Wenn die bayerische SPD mehr als die bisher 16 Abgeordneten in den Bundestag bringen will, muss sie ihr Zweitstimmenergebnis von 2009 deutlich verbessern. Neun der 16 treten wieder an, sie müssen auch nicht bangen, weil sie auf den vorderen Plätzen der Landesliste gereiht sind. Angeführt wird die Liste von SPD-Landeschef Florian Pronold, der auch zum Kompetenzteam um Kanzlerkandidat Peer Steinbrück gehört. Der Niederbayer kandidiert im Wahlkreis Rottal-Inn, wo er freilich gegen den CSU-Matador Max Straubinger ohne jede Chance ist. Die SPD muss zwei prominente Abgänge verkraften: Die ehemalige Bundestagsvizepräsidentin Susanne Kastner aus Unterfranken und den Ex-Staatsminister im Auswärtigen Amt, Günter Gloser aus Nürnberg.
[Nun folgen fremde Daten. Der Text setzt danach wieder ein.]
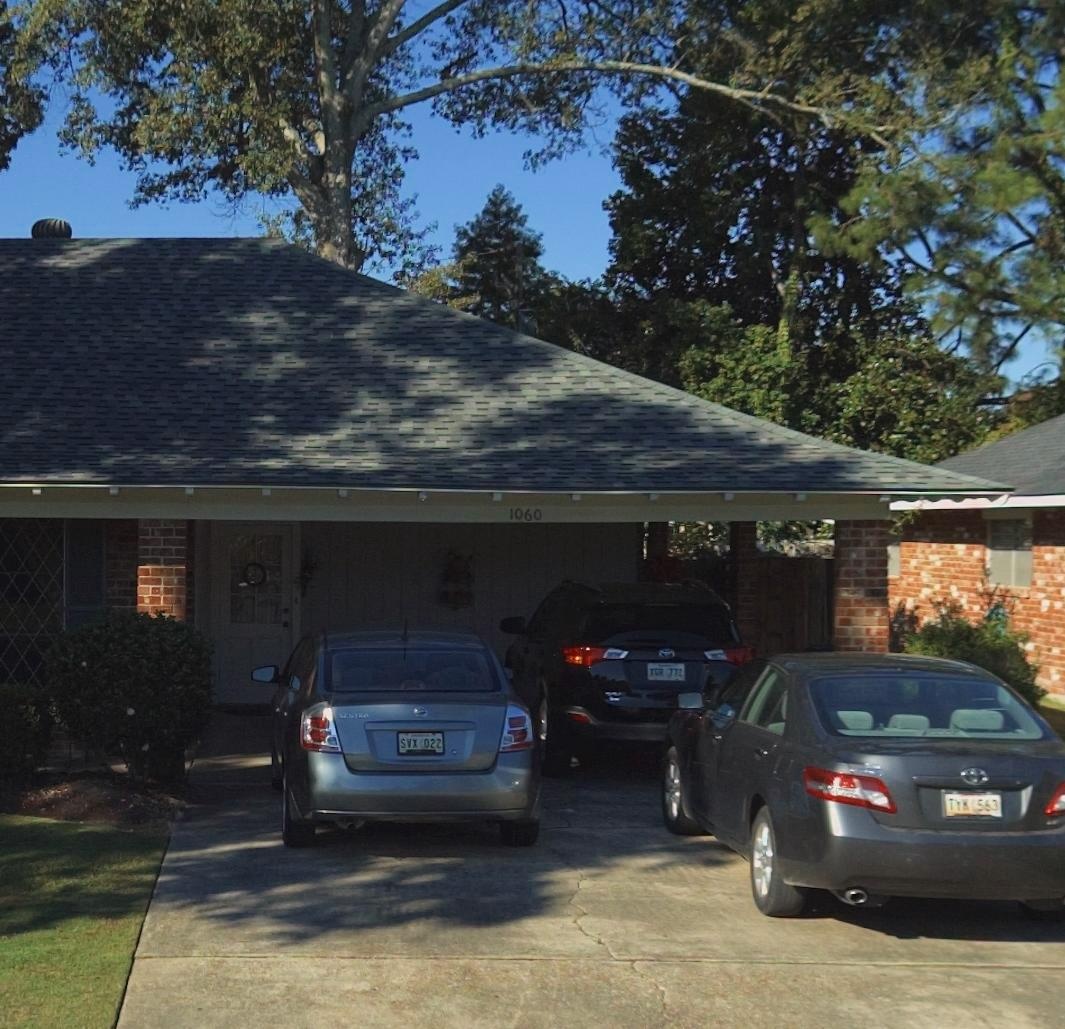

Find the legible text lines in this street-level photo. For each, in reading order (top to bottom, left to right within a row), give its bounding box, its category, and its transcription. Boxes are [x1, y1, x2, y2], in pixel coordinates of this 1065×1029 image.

[508, 506, 544, 523] StreetNumber: 1060
[398, 736, 444, 751] None: SVX*022
[946, 795, 1002, 814] None: TYK*563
Die FDP war 2009 der große Wahlgewinner, ihr Stimmenanteil war um 5,2 Prozentpunkte auf sagenhafte 14,7 Prozent geklettert. Das bescherte ihr 14 Bundestagssitze. So mancher Listenkandidat, der nie im Traum an ein Bundestagsmandat geglaubt hatte, sah sich plötzlich im Plenarsaal sitzen. An diesem Sonntag kämpfen nun die Liberalen darum, überhaupt in den Bundestag zu kommen. Gelingt dies nach dem Scheitern bei der bayerischen Landtagswahl nicht, dürfte auch die politische Karriere der Landeschefin Sabine Leutheusser-Schnarrenberger, die die FDP-Liste als Bundesministerin anführt, beendet sein.

Für die Grünen ist der Einzug in den Bundestag zwar nicht gefährdet, aber die Aussichten, in Bayern wieder 10,8 Prozent und zehn Mandate wie 2009 zu bekommen, sind vage. Auch die Grünen haben ihre amtierenden Abgeordneten auf vordere Listenplätze gehievt. Die Liste ist insofern noch bemerkenswert, weil auf ihr gleich zwei Parteichefs stehen: die Bundesvorsitzende Claudia Roth auf Rang eins und Landeschef Dieter Janecek auf Rang vier. Janecek käme als Neuling in den Bundestag.

Die Linkspartei hatte vor vier Jahren ihr Ergebnis nahezu verdoppelt und mit 6,5 Prozent sechs Mandate erobert. Vier der sechs Abgeordneten treten wieder an.